The Impact Of Obamacare On Health Insurance Premiums

The chart below is from Investors.com. It shows what has happened to family health insurance premiums since 2008.

The article explains what has caused the rise in premiums:

First, the law piles on new coverage mandates. It requires insurance companies to provide 100% coverage for various types of preventive care, bans lifetime coverage limits, extends parents’ coverage to offspring up to 26 years old, and requires plans to meet certain “medical loss ratios.” Coming up are rules on “essential standard benefits,” limits on deductibles, bans on annual spending caps, and much more.

The experience with state mandates show that they only tend to grow over time, and get more expensive. The Council for Affordable Health Insurance found more than 2,200 state benefit mandates, which add from 10% to 50% to the cost of coverage.

“One of the biggest cost drivers in our health care system is the steady proliferation of federal and state-based coverage mandates,” noted CAHI’s Victoria Craig Bunce.

Meanwhile, ObamaCare‘s insurance reforms — guaranteed issue and community rating — will likely raise premiums, too.

Health insurance is a business.
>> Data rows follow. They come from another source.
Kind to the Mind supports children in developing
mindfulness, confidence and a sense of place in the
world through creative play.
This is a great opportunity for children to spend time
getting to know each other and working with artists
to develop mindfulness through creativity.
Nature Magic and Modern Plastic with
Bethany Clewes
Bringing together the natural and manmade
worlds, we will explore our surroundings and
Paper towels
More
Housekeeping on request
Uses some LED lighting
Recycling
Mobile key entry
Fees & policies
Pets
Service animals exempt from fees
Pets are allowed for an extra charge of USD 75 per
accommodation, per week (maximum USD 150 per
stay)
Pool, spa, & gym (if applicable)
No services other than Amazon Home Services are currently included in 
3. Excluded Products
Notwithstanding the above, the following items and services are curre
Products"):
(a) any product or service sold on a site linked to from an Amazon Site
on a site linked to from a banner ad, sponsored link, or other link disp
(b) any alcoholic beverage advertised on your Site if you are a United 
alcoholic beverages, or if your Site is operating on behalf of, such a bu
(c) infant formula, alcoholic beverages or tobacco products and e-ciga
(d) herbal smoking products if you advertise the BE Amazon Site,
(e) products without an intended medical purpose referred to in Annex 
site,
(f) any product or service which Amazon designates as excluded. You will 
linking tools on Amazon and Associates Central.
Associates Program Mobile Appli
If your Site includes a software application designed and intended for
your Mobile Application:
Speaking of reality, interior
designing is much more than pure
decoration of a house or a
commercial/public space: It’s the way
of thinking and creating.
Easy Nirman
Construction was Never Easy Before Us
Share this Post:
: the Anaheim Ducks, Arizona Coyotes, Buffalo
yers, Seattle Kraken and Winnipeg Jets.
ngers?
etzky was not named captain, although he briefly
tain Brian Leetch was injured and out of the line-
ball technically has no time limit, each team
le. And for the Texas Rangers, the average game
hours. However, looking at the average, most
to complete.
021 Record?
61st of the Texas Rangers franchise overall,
It needs to make a profit in order to stay in business. The question here is simple, “Is President Obama so ignorant of business practices that he does not understand that a business needs to make a profit in order to continue to exist or is President Obama purposefully moving healthcare out of the private sector and into the public sector?”

Public sector healthcare does not work well. There have been so many horror stories coming out of Britain about older people not receiving the proper treatment in the government health system and about all patients having to wait too long for appropriate treatment. If you love your grandmother, you need to elect people in November who will overturn Obamacare.